I guess it’s only fitting that I stumble across some accessible material from the Oaktown-based rap/funk duo on 9/11.
If you don’t know the story, Boots Riley and DJ Pam the Funktress had created the above album cover for their 2001 album Party Music. It was scheduled to be released shortly after the Sept. 11 terrorist attacks. All artwork was done prior to the attacks, it just turned out to be an eerie coincidence. Of course, the album was delayed due to fear of doing anything remote anti-American in the time immediately following 9/11, and consequentially suffered poor sales.
Anyway, most recently they put out Pick a Bigger Weapon and got some help from MCs like Black Thought and Talib Kweli. Always nice company. Here’s a sampling from the album.
Thoughts on 9/11 after the jump.
My story never changes. It’s always the same. Always will be. It’s our generation’s JFK assassination. You will forget your middle name before you forget where you were on 9/11.
I was in eighth grade. Damn. We’re starting to distance ourselves, huh? And I was taking ISTEP, which for anyone fortunate enough to have missed out on the Indiana educational system, is a state-mandated test that features your basic nightmare of math, English and memory questions. Basically, you’d rather have an army of sub-atomic feminists papercut your junk than sit through the examination process. It’s SAT Jr. Except designed for retarded people.
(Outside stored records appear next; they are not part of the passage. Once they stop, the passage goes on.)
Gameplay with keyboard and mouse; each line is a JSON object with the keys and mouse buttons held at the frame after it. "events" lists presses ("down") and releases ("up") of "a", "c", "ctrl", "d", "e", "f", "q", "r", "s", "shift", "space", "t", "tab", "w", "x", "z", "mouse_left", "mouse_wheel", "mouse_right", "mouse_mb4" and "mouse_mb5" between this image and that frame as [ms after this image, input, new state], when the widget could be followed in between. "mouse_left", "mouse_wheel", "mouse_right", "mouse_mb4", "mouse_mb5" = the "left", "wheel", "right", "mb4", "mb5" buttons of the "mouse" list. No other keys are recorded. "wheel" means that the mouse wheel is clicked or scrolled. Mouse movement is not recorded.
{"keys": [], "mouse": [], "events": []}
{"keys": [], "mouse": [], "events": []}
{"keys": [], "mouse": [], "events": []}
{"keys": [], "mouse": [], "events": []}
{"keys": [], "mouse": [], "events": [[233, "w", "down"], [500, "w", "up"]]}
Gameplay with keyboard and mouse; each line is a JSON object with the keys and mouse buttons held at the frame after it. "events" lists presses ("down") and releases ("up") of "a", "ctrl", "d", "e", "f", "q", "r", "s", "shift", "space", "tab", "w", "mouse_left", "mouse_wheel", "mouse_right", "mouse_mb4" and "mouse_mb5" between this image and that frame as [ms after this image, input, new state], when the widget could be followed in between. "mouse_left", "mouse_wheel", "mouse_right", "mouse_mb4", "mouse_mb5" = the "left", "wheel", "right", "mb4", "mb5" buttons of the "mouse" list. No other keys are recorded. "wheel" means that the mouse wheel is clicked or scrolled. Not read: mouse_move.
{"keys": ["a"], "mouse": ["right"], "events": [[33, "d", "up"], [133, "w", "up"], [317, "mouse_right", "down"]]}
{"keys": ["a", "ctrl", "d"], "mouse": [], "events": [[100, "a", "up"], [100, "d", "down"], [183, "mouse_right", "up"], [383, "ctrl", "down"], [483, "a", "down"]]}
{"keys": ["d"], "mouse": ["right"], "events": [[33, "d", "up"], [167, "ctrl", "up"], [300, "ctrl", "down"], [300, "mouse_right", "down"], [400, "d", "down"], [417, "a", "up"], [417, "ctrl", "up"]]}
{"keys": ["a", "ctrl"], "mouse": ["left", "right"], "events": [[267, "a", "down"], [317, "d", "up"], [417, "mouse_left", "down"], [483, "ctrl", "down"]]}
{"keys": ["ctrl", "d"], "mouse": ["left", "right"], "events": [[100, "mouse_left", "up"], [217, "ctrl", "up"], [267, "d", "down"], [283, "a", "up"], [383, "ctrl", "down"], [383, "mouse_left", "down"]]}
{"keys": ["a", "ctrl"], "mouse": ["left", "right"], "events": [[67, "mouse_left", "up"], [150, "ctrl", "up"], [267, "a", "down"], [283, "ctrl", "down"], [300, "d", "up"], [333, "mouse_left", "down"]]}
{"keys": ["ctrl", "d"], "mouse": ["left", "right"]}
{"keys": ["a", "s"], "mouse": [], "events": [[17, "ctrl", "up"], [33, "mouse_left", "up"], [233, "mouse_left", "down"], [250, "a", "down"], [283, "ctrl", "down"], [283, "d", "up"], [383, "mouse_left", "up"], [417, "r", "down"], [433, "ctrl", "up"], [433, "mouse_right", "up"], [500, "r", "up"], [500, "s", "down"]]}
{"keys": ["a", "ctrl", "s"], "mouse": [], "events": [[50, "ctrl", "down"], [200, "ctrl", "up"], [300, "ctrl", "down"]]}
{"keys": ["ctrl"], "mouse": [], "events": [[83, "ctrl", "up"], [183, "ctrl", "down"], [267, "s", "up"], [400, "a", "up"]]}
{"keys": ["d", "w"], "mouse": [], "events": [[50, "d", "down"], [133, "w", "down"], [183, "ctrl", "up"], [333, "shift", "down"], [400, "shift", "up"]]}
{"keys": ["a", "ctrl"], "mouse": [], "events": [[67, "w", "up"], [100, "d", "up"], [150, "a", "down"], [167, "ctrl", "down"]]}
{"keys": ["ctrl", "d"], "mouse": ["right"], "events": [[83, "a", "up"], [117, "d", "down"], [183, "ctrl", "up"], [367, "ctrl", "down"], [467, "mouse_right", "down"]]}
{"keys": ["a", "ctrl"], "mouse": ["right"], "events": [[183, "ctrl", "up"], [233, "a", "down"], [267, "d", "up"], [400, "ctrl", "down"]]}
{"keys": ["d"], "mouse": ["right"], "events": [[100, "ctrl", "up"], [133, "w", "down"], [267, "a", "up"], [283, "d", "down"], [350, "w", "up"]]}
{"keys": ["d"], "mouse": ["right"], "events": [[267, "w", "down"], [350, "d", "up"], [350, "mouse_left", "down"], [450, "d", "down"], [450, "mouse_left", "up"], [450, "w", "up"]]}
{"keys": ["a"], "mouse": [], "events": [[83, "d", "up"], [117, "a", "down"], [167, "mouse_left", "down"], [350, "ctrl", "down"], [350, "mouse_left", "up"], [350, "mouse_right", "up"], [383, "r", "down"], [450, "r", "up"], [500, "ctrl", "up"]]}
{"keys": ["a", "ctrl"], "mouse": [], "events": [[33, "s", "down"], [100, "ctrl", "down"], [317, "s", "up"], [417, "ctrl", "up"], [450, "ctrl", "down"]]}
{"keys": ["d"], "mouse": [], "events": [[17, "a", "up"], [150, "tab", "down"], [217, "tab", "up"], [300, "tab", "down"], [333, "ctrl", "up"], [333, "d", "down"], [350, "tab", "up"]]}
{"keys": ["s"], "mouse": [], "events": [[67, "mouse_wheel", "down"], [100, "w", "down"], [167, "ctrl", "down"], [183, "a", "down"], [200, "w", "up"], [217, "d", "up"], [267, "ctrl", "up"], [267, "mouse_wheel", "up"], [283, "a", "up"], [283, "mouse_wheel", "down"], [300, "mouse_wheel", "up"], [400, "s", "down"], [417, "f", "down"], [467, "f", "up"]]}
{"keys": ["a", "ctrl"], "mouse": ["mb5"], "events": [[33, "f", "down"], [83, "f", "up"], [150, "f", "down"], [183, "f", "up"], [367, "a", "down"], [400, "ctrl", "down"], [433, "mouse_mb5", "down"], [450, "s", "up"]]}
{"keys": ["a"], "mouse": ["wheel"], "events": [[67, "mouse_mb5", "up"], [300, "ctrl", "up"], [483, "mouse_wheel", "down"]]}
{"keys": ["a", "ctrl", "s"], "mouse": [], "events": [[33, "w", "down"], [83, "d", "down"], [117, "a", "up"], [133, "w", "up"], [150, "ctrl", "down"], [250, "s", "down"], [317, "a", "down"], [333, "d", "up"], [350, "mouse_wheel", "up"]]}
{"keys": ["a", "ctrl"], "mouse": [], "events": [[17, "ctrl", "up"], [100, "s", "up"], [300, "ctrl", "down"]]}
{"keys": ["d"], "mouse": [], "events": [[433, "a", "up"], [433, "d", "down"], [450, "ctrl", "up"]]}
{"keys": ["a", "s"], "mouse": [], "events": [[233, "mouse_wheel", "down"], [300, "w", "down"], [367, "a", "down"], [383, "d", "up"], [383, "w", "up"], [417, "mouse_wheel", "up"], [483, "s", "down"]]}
Anyway, the teacher administrating the exam was glued to her computer, and I finished early so I was just bored as hell looking around the computer. I could sense some horrific reaction from her direction. Wasn’t sure what the deal was. But as soon as the exam finished, the principal chimed in to the PA system and announced that planes had flown into the towers of the World Trade Center, and that there was no more information on the matter at the time. We were then quickly advised not to rush to judgment or rumor-monger. In other words, don’t attack the Arab kids.
I can clearly remember the image I had after hearing his description. I thought of Pearl Harbor, and imagined dozens of kamikaze planes smacking into a pair of mythical towers in a city I’d only ever seen in the movies. It wasn’t until our English teacher let us watch news coverage that I realized what was going on. And then the towers collapsed. It was a different ballgame. News came in about an attack at the Pentagon and another plane downed over Pennsylvania. Supposedly Washington was under attack. This was America, right? This shit didn’t happen in America.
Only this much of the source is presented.